Growing future talent is another passion for Rob who also has a role in the Association of Clinical Biochemistry and Laboratory Medicine, contributing to training and national schemes. The Covid pandemic has highlighted the value of pathology and the need for highly skilled scientists. It is essential that there is a pipeline of talented people who are trained and able to respond in the event of a pandemic.   

Rob Shorten.jpg

Dawn Dixon - Being a Biomedical Scientist in a Global Pandemic 

My name is Dawn and I am Head Biomedical Scientist in Microbiology at Lancashire Teaching Hospitals. 2020 will quite possibly be the strangest year in memory; the year that I got to see a global pandemic play out right in front of me. I don’t directly see the patients and I exist in a bubble of specimen numbers and results, but I have an important role to play. I am also part of an amazing team that I am genuinely so proud of.

When COVID really hit in March 2020 the impact was dramatic and disrupted everybody’s lives, and no more so than in the laboratory asked to head up the initial COVID response for the region.

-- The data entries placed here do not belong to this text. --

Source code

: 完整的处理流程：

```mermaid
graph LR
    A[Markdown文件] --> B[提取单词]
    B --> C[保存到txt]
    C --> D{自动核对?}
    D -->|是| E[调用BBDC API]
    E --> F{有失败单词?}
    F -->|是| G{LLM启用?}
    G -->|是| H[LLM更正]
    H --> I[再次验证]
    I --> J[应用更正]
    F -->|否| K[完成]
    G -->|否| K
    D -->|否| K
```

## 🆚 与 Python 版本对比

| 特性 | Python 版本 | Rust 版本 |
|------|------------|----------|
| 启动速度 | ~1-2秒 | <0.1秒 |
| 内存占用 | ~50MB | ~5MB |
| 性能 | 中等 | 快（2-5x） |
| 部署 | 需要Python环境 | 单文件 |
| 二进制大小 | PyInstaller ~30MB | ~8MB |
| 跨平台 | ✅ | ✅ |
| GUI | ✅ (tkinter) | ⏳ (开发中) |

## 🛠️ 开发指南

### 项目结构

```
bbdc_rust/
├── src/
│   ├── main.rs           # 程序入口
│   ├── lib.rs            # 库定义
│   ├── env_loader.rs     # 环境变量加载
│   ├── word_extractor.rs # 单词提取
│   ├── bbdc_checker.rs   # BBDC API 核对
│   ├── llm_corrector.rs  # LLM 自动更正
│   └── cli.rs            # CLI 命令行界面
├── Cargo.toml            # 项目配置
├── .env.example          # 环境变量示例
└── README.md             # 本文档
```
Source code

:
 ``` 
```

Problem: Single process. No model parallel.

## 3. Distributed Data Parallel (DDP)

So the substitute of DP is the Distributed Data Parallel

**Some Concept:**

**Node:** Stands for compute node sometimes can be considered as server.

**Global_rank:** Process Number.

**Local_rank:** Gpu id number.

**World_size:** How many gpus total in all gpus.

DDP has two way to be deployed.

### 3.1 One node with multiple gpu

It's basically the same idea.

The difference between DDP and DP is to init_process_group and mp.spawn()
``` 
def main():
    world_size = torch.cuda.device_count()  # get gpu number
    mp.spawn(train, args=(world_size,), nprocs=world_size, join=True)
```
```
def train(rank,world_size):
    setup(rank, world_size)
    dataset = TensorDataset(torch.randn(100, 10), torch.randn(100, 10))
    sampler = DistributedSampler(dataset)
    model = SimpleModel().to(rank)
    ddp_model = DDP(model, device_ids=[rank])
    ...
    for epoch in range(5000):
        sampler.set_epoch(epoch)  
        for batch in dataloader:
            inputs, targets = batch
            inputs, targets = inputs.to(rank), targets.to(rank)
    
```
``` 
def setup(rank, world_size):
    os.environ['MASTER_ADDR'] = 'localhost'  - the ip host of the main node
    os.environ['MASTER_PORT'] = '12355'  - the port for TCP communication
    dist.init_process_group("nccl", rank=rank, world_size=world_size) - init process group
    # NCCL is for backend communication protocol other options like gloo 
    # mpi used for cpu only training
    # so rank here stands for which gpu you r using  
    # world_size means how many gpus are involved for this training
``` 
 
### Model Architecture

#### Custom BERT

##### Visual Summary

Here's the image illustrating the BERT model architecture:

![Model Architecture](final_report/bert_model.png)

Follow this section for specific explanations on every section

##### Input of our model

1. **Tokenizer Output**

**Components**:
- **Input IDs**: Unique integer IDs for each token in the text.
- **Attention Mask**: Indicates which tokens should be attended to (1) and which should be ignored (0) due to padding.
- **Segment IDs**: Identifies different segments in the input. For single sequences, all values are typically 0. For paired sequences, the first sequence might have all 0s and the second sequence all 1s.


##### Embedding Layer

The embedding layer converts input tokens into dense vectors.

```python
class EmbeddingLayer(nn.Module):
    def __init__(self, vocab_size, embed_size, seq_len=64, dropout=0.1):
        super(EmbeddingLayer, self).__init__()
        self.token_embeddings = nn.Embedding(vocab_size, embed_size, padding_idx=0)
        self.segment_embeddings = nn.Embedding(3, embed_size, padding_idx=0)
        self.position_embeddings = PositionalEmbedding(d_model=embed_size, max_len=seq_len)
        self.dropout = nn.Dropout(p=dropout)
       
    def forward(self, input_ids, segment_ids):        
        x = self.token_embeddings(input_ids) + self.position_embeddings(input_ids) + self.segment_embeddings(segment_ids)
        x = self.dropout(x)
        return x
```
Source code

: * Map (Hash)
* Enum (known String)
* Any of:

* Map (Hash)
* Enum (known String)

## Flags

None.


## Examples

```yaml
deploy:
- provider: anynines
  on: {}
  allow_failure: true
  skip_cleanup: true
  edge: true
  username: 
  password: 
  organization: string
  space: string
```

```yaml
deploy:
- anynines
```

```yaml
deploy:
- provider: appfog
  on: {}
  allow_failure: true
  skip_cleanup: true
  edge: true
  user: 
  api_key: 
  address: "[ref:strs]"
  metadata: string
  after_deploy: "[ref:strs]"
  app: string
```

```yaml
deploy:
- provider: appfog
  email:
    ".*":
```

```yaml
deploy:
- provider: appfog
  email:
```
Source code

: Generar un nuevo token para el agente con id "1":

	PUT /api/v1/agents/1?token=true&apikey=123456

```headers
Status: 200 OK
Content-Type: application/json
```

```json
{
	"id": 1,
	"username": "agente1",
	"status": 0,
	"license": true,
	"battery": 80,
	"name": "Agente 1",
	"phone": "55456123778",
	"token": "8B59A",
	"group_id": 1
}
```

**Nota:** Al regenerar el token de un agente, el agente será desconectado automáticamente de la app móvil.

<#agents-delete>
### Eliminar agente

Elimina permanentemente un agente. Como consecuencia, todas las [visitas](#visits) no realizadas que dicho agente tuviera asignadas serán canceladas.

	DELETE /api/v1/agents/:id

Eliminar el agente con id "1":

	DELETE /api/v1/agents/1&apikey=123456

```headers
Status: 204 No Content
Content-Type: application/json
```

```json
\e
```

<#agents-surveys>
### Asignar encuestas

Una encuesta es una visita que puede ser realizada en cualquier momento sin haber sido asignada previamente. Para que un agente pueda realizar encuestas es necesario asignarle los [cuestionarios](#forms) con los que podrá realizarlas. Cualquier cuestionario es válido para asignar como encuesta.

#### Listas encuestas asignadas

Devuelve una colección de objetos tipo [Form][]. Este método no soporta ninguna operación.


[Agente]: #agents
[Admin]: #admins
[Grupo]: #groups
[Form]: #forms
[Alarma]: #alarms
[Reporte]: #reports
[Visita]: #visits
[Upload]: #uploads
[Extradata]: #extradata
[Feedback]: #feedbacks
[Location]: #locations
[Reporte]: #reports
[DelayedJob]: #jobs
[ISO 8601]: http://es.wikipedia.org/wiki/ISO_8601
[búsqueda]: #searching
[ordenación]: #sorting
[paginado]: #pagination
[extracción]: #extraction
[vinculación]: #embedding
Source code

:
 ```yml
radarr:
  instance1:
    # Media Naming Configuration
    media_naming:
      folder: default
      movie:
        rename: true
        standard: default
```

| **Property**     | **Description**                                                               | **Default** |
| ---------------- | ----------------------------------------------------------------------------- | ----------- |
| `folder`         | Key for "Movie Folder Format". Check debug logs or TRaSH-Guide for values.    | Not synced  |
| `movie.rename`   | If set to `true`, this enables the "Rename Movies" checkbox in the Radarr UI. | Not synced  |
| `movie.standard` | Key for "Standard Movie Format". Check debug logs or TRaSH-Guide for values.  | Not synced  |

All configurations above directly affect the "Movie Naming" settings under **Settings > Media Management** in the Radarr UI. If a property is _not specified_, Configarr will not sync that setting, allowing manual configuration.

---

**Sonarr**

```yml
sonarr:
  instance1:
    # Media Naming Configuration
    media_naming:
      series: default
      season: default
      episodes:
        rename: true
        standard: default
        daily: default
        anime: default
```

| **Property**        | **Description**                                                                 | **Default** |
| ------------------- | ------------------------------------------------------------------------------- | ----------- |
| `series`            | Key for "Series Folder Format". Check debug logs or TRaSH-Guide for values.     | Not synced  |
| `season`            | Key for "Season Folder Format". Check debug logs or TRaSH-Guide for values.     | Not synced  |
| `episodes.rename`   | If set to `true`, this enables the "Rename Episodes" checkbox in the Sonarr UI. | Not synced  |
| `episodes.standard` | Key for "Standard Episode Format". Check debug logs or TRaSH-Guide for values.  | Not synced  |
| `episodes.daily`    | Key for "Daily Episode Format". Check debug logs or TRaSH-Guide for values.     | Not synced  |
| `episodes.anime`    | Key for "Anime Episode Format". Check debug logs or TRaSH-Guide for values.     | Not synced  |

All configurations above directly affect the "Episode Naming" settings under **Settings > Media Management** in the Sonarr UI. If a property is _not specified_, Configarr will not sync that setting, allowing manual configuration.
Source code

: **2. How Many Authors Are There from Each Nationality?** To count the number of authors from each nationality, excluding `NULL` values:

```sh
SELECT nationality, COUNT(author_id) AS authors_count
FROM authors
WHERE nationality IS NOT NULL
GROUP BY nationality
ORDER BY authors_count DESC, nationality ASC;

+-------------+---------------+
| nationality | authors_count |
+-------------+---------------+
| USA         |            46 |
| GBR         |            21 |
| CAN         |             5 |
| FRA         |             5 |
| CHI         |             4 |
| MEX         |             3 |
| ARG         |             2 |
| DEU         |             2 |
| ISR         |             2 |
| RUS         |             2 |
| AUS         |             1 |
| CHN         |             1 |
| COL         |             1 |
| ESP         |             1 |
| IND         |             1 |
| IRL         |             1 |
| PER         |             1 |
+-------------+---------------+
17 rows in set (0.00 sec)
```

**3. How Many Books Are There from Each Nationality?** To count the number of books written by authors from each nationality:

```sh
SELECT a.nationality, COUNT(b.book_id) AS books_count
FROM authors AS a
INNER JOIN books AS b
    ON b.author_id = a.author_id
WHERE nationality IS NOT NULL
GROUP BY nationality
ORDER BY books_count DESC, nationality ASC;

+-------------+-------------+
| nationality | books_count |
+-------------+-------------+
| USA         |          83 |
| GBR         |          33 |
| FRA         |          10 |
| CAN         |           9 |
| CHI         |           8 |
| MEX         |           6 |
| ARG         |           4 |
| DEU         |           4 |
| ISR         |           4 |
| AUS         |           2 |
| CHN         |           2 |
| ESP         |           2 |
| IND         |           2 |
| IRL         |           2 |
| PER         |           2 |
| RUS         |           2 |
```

Within a matter of a few weeks we had a workable assay and, more extraordinary, a fully-fledged 24/7 workforce. When the staff were asked what they could do to help they pulled out all the stops, volunteering to do long shifts, night shifts, extra shifts – anything to get the new service off the ground and ensure the non-COVID samples that still needed processing were dealt with correctly.

The temptation was to put all the focus on COVID but Microbiology isn’t really something that can be put to one side until you have time for it – yes I know we take days to get a result because the bugs grow slow - but samples have to be processed as soon as possible to avoid deterioration and the Micro staff ensured the routine tests were done with the same care and quality as always. 

The Covidians – staff on the COVID rota – were equally fantastic, training, developing methods and trouble-shooting the new instruments and assays. We even had some help from our friends – staff from other departments in Pathology and from other Micro departments came in to lend a welcome hand. And an amazing group of healthcare assistants were brought in to label and prepare samples without whom we would have really struggled.

The atmosphere in the COVID lab has always been really upbeat – we built a service in a time scale we never would have thought possible and wouldn’t have attempted under normal circumstances and have recruited some excellent new staff! Together we have overcome issues and learned from what we could have done differently.  But we made it this far and we are proud of what we’ve achieved.